EXERCISE REQUIREMENTS:
Echo the chart comprehension data below word for word, leaving out the pictures.

Chart comprehension data:
------------------------------------------------------------------------
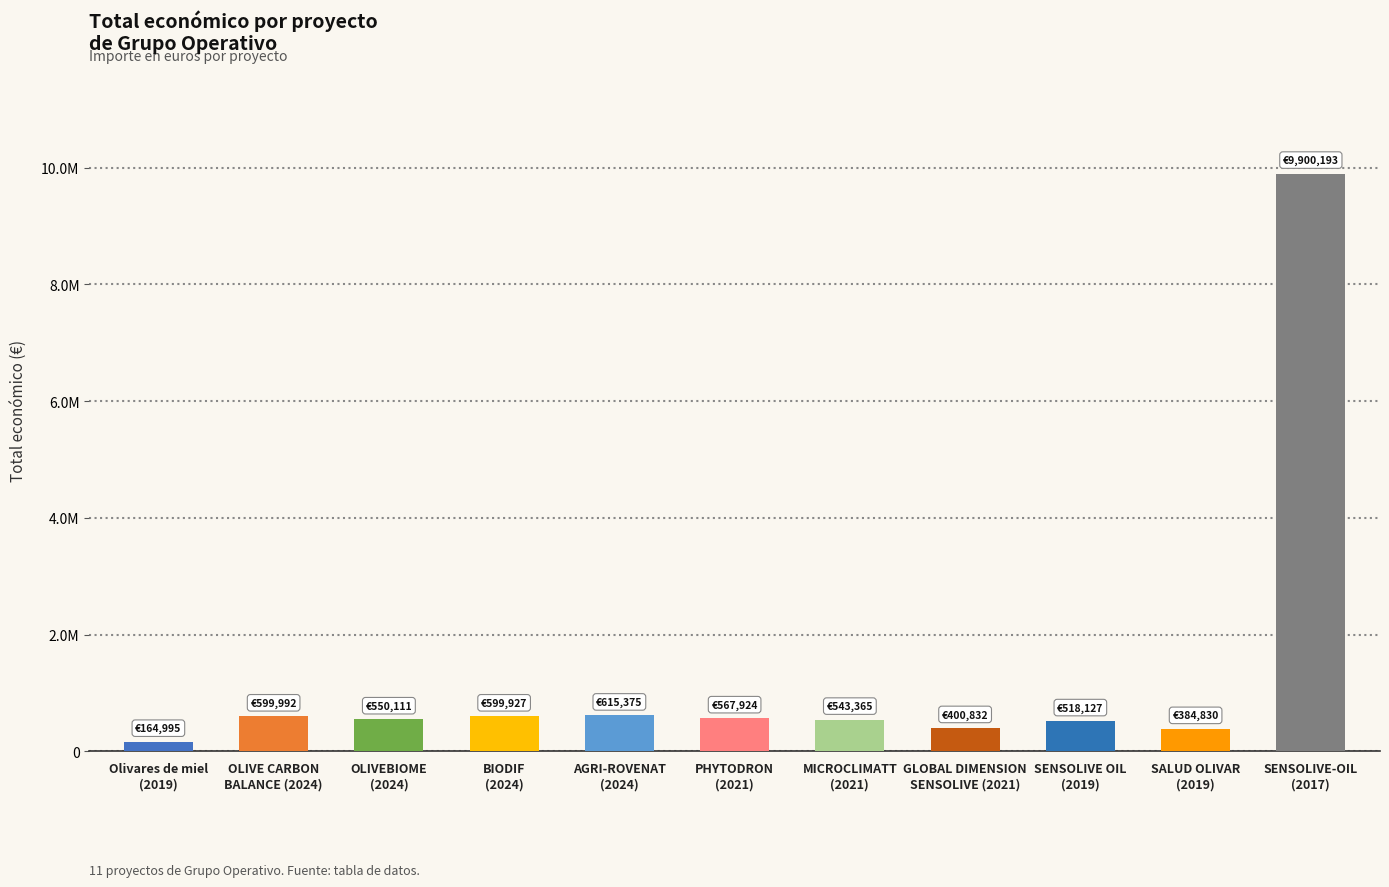

Which label corresponds to the smallest value in the chart?

Olivares de miel
(2019)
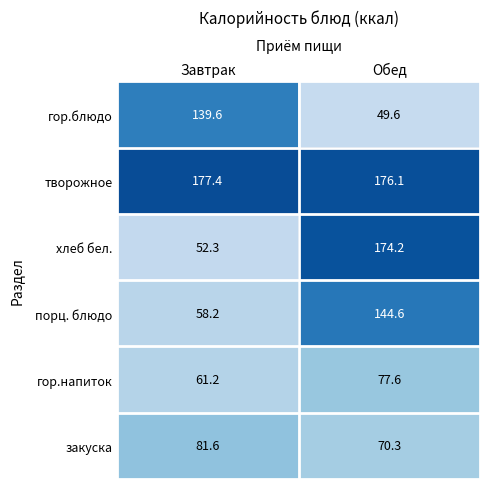

The гор.напиток series shows 77.6 at Обед. True or false?

True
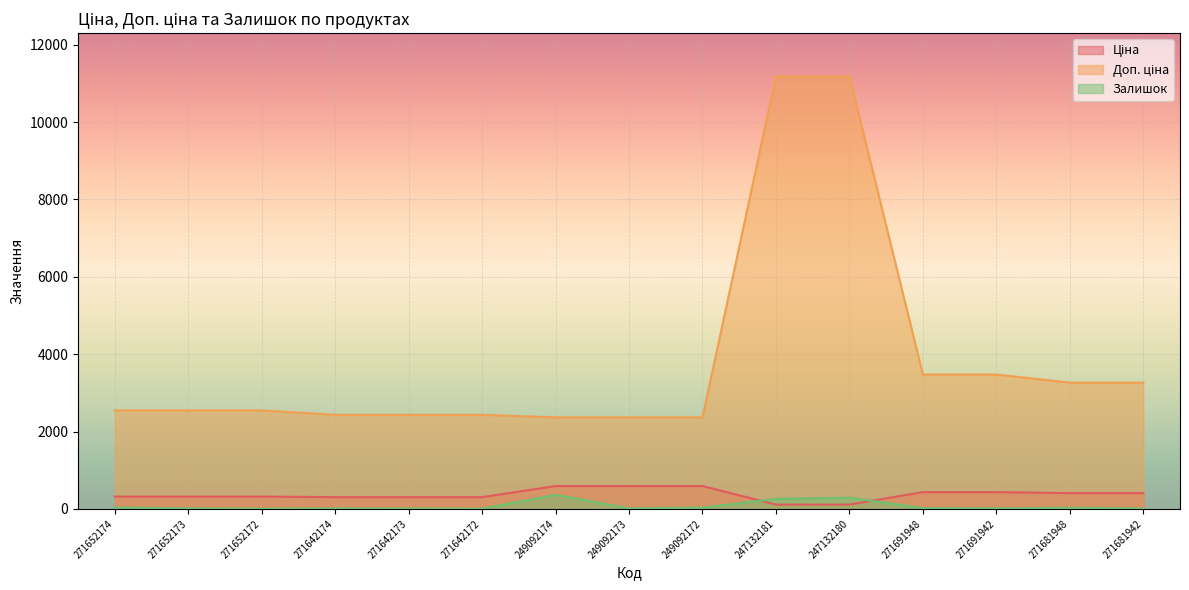

How many lines are shown in the chart?

3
------------------------------------------------------------------------
ANSWER BOX:
Which label corresponds to the smallest value in the chart?

Olivares de miel
(2019)

The гор.напиток series shows 77.6 at Обед. True or false?

True

How many lines are shown in the chart?

3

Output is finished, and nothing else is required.